BEGIN ENTRIES SHOWN

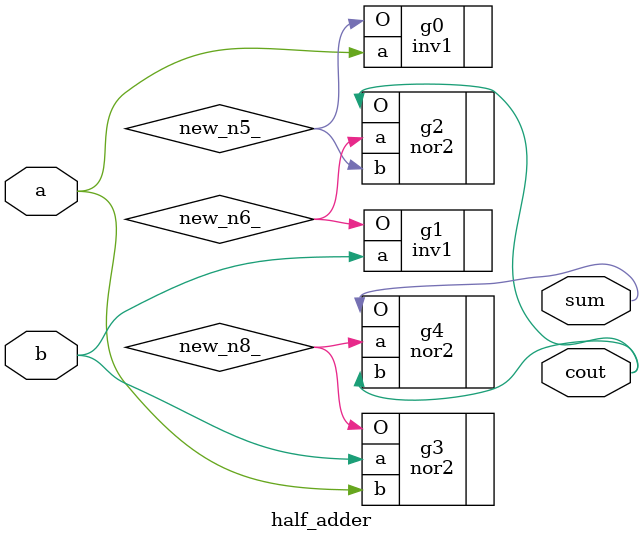
<source format=v>

module half_adder (
    a, b,
    cout, sum  );
  input  a, b;
  output cout, sum;
  wire new_n5_, new_n6_, new_n8_;
  inv1 g0(.a(a), .O(new_n5_));
  inv1 g1(.a(b), .O(new_n6_));
  nor2 g2(.a(new_n6_), .b(new_n5_), .O(cout));
  nor2 g3(.a(b), .b(a), .O(new_n8_));
  nor2 g4(.a(new_n8_), .b(cout), .O(sum));
endmodule

</source>
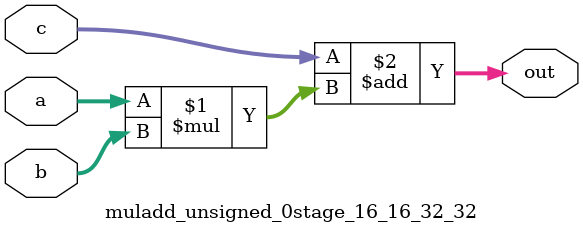
<source format=v>

module muladd_unsigned_0stage_16_16_32_32(
  input [15:0] a, 
  input [15:0] b, 
  input [31:0] c, 
  output [31:0] out);

  assign out = c + a * b;
  
endmodule
</source>
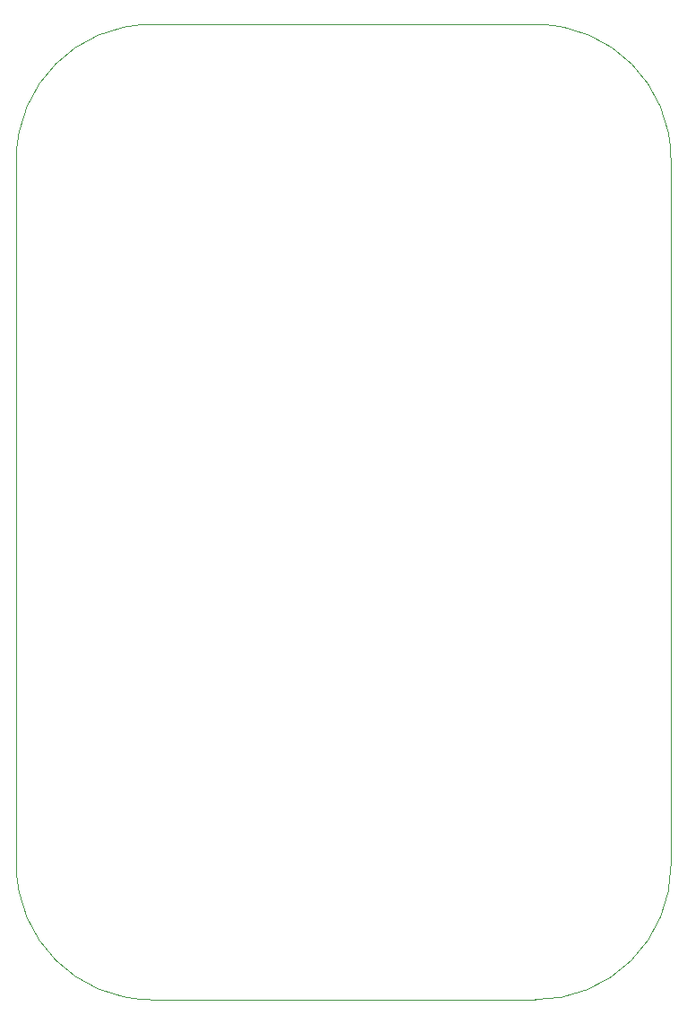
<source format=gbr>
%TF.GenerationSoftware,KiCad,Pcbnew,(5.1.10)-1*%
%TF.CreationDate,2021-09-06T20:05:53-04:00*%
%TF.ProjectId,BeagleBone-Black-Cape,42656167-6c65-4426-9f6e-652d426c6163,rev?*%
%TF.SameCoordinates,Original*%
%TF.FileFunction,Profile,NP*%
%FSLAX46Y46*%
G04 Gerber Fmt 4.6, Leading zero omitted, Abs format (unit mm)*
G04 Created by KiCad (PCBNEW (5.1.10)-1) date 2021-09-06 20:05:53*
%MOMM*%
%LPD*%
G01*
G04 APERTURE LIST*
%TA.AperFunction,Profile*%
%ADD10C,0.002540*%
%TD*%
G04 APERTURE END LIST*
D10*
X123151900Y-36981765D02*
X159626294Y-36982400D01*
X123151900Y-36981765D02*
G75*
G03*
X110451900Y-49681765I0J-12700000D01*
G01*
X172326294Y-49682400D02*
G75*
G03*
X159626294Y-36982400I-12700000J0D01*
G01*
X110451900Y-116357400D02*
X110451900Y-49681765D01*
X123151900Y-129057400D02*
X159499300Y-129057400D01*
X172326294Y-116358035D02*
X172326294Y-49682400D01*
X110451900Y-116357400D02*
G75*
G03*
X123151900Y-129057400I12700000J0D01*
G01*
X159499300Y-129057400D02*
G75*
G03*
X172326294Y-116358035I126994J12699365D01*
G01*
M02*

</source>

END ENTRIES SHOWN

Exactly as given, transcribe every line of the data, but not its images.

<source format=v>

module half_adder (
    a, b,
    cout, sum  );
  input  a, b;
  output cout, sum;
  wire new_n5_, new_n6_, new_n8_;
  inv1 g0(.a(a), .O(new_n5_));
  inv1 g1(.a(b), .O(new_n6_));
  nor2 g2(.a(new_n6_), .b(new_n5_), .O(cout));
  nor2 g3(.a(b), .b(a), .O(new_n8_));
  nor2 g4(.a(new_n8_), .b(cout), .O(sum));
endmodule

</source>
<source format=v>

module muladd_unsigned_0stage_16_16_32_32(
  input [15:0] a, 
  input [15:0] b, 
  input [31:0] c, 
  output [31:0] out);

  assign out = c + a * b;
  
endmodule
</source>
<source format=gbr>
%TF.GenerationSoftware,KiCad,Pcbnew,(5.1.10)-1*%
%TF.CreationDate,2021-09-06T20:05:53-04:00*%
%TF.ProjectId,BeagleBone-Black-Cape,42656167-6c65-4426-9f6e-652d426c6163,rev?*%
%TF.SameCoordinates,Original*%
%TF.FileFunction,Profile,NP*%
%FSLAX46Y46*%
G04 Gerber Fmt 4.6, Leading zero omitted, Abs format (unit mm)*
G04 Created by KiCad (PCBNEW (5.1.10)-1) date 2021-09-06 20:05:53*
%MOMM*%
%LPD*%
G01*
G04 APERTURE LIST*
%TA.AperFunction,Profile*%
%ADD10C,0.002540*%
%TD*%
G04 APERTURE END LIST*
D10*
X123151900Y-36981765D02*
X159626294Y-36982400D01*
X123151900Y-36981765D02*
G75*
G03*
X110451900Y-49681765I0J-12700000D01*
G01*
X172326294Y-49682400D02*
G75*
G03*
X159626294Y-36982400I-12700000J0D01*
G01*
X110451900Y-116357400D02*
X110451900Y-49681765D01*
X123151900Y-129057400D02*
X159499300Y-129057400D01*
X172326294Y-116358035D02*
X172326294Y-49682400D01*
X110451900Y-116357400D02*
G75*
G03*
X123151900Y-129057400I12700000J0D01*
G01*
X159499300Y-129057400D02*
G75*
G03*
X172326294Y-116358035I126994J12699365D01*
G01*
M02*

</source>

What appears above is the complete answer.